V 2.2.1962

Mar 16, 2015 at 1:46 PM
Edited Apr 24, 2015 at 9:58 PM
I've applied a small patch to the release, fixing a bug in the DHT initialization code, and a problem seen when the system became very overloaded during startup. Unless you have run into this issue, which was hard to miss (startup failed), don't worry about switching to this patch release. This causes the release version number to jump to 1954.
Apr 24, 2015 at 10:02 PM
Precise description of the startup issue I fixed:
  • First, the system wasn't handing one of the "new" formats of Query calls properly. If you called g.Query(ALL, some-list-of-members, request-code, EOL); then instead of delivering the (null) messages and collecting replies, the Query would hang and eventually timeout via an abort-reply exception.
  • Second, there was a case in which Isis2 itself used this feature, namely when doing OOB transfers of the initial view in a group where more than 5 members joined simultaneously. This would fail because of the first bug.
  • Third, the OOB code itself seems to have a race condition that arises when under heavy load of the kind you see if 20 members are all launched on the same computer and OOB is used internally for sharing the initial group view. I temporarily disabled the "initial views via OOB" feature so that this won't kick in. I'll fix the race condition itself in coming days or weeks and then will post another patch.
Apr 26, 2015 at 11:30 PM
Edited Apr 26, 2015 at 11:31 PM
Today (April 26) I've uploaded V2.2.1956, fixing the remaining issue for startup -- this was a form of race condition in the OOB transfer of the initial view when processes were joining the system.

The bug fix isn't ideal -- it may slow down batch joins if you have very large groups with large numbers of members joining all at the same time. Let me know if you have such an issue (I doubt anyone would see it with less than about 150 members all joining "en masse", and perhaps quite a bit more). I can do a more elaborate fix that would allow the system to use the OOB transfer feature for these initial views, but the code changes (just a few lines) wouldn't be trivial to test (I don't actually have really easy ways to launch 5000 copies at a time...) and right now, my (scarce) coding time has been going into developing DMC V1.0, so it is kind of a distraction to fix this thing properly.
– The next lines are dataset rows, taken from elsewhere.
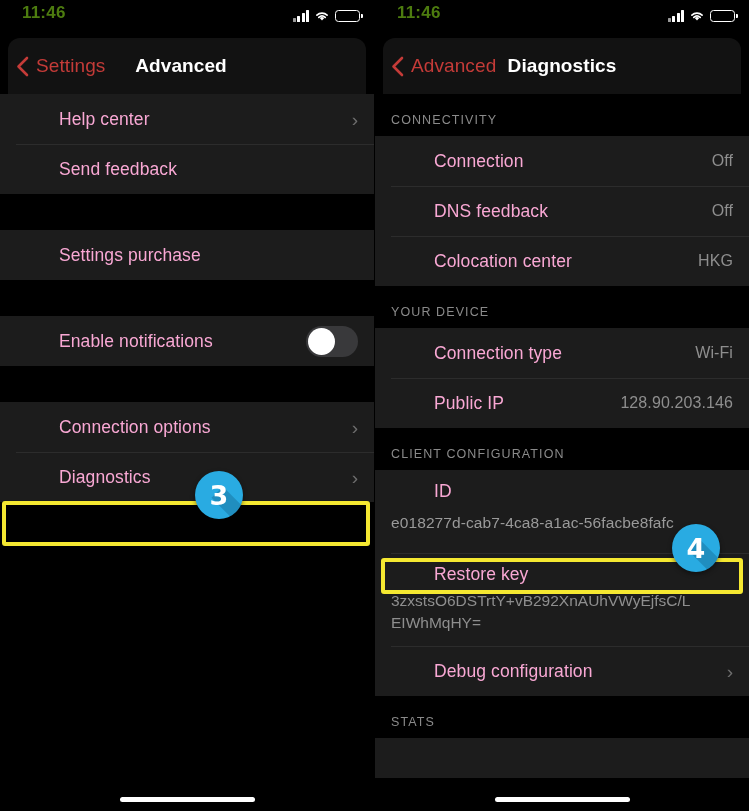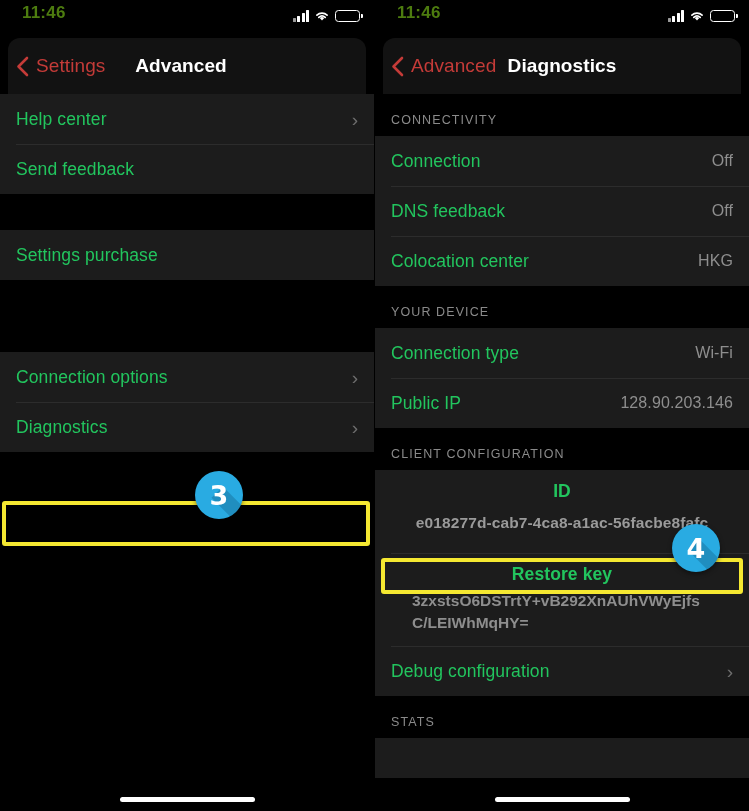--- a/index.html
+++ b/index.html
@@ -87,7 +87,7 @@
     content: ""; position: absolute; left: 16px; right: 0; top: 0;
     height: 1px; background: #2c2c2c;
   }
-  .row .label { color: #22c55e; font-size: 17.5px; flex: 1; letter-spacing: .1px; }
+  .row .label { color: #f9a8d4; font-size: 17.5px; flex: 1; letter-spacing: .1px; margin-left: 43px; }
   .row .value { color: #8e8e8e; font-size: 16px; letter-spacing: .1px; }
   .chev {
     color: #6e6e6e; font-size: 19px; line-height: 1;

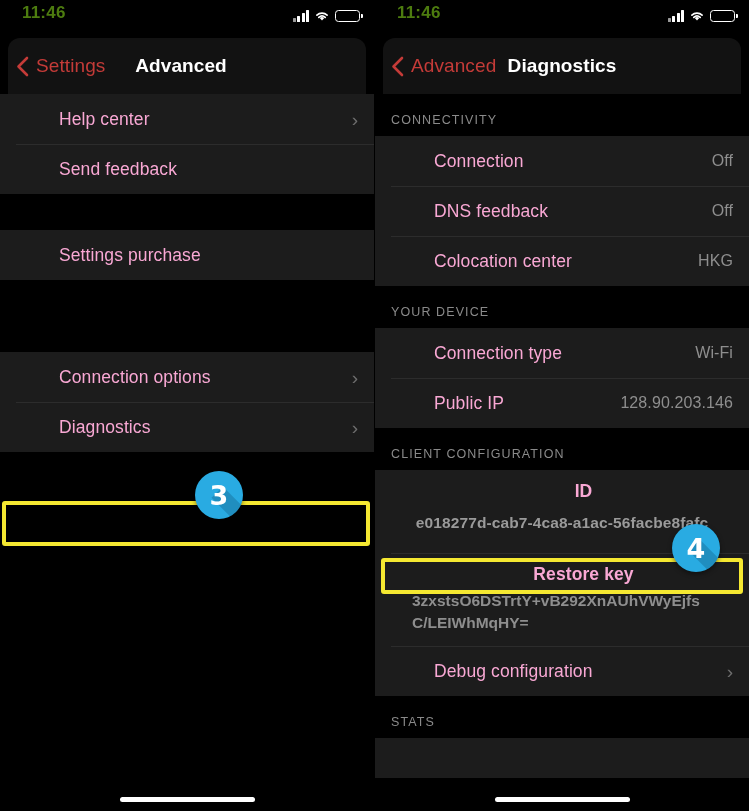--- a/index.html
+++ b/index.html
@@ -224,6 +224,14 @@
 
       <div class="gap"></div>
 
+      <div class="group">
+        <div class="row">
+          <span class="label">Enable notifications</span>
+          <span class="toggle">
+            <span class="knob"></span>
+          </span>
+        </div>
+      </div>
 
       <div class="gap"></div>
 

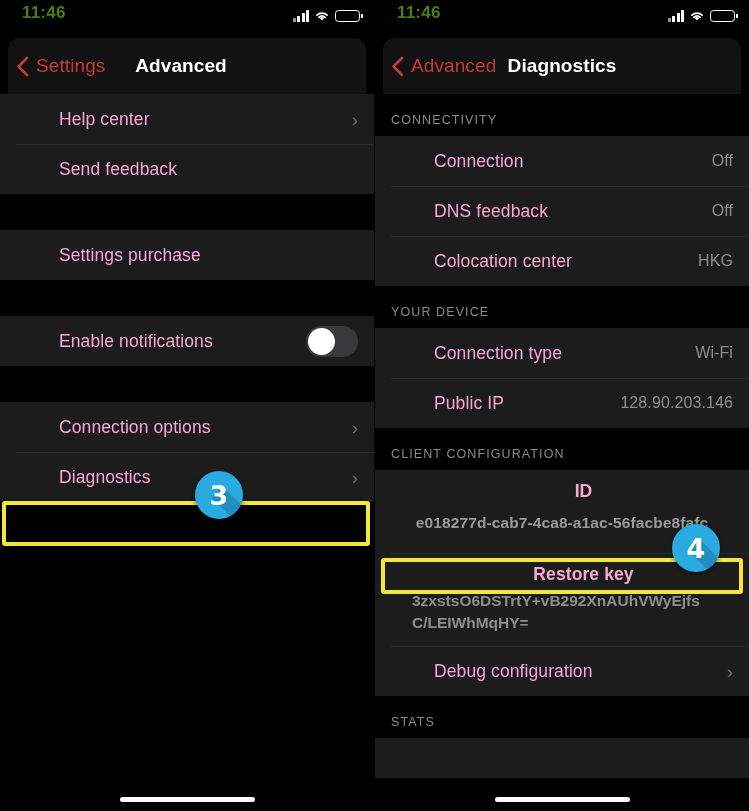--- a/index.html
+++ b/index.html
@@ -112,8 +112,8 @@
 
   
   .row.stack {
-    height: auto; flex-direction: column; align-items: center;
-    padding-top: 11px; padding-bottom: 12px; font-weight: bold;
+    height: auto; flex-direction: column; align-items: flex-start;
+    padding-top: 11px; padding-bottom: 12px;
   }
   .row.stack .label { font-size: 17.5px; margin-bottom: 5px; }
   .row.stack .sub {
That said, it wouldn't take me more than an hour, and I'll invest the time if anyone needs the performance!
Apr 27, 2015 at 2:43 PM
April 27: I figured out how to make a small change that restores reasonable performance for batch joins with large numbers of joining members. The change involved a few lines but should be extremely selective, and my testing didn't reveal any problems and does exercise the new logic, so I feel good about this.

At the same time, I've begun to shift the error messages printed during extreme overload to be a little less specific. Instead of complaining that after 30 seconds such and such a lock couldn't be acquired, now the system prints a kind of generic complaint ("Isis is shutting down due to extremely long scheduling delays. Is your computer unusually overloaded?") and then shuts down. Right now I get some complaints from people who don't seem to understand that a real-time system can't really run on a computer that is experiencing 30 or 60 second scheduling delays; this should help them understand where the issue is coming from...
Apr 29, 2015 at 8:31 PM
Edited Apr 29, 2015 at 8:50 PM
April 29. When testing, one of my students was able to trigger a hang; V2.2.1962 fixes the cause and seems to be completely stable.

The core problem turned out to be a race condition between the "whenDone" upcall on OOB ReReplication and the OOBFetch that needed to occur on the remote client system, and this is something you might run into too. When you use OOB to change a replication pattern, perhaps to create a copy on machine B of something that was on machine A, the upcall on machine A will occur as soon as the machine B replica has been created. It can be tempting to just call OOBDelete at this point. But keep in mind that if the code on B hasn't yet done the OOBFetch, you'll end up with a race condition, with the OOBFetch and the OOBDelete racing to machine B. The OOBFetch would then fail if the OOBDelete arrives first.

This was my bug, and suggests that you need to be kind of careful with OOBDelete. In fact the better solution might be to not supply a "WhenDone" method at all on the sender side, and instead issue OOBDelete from the receiver side.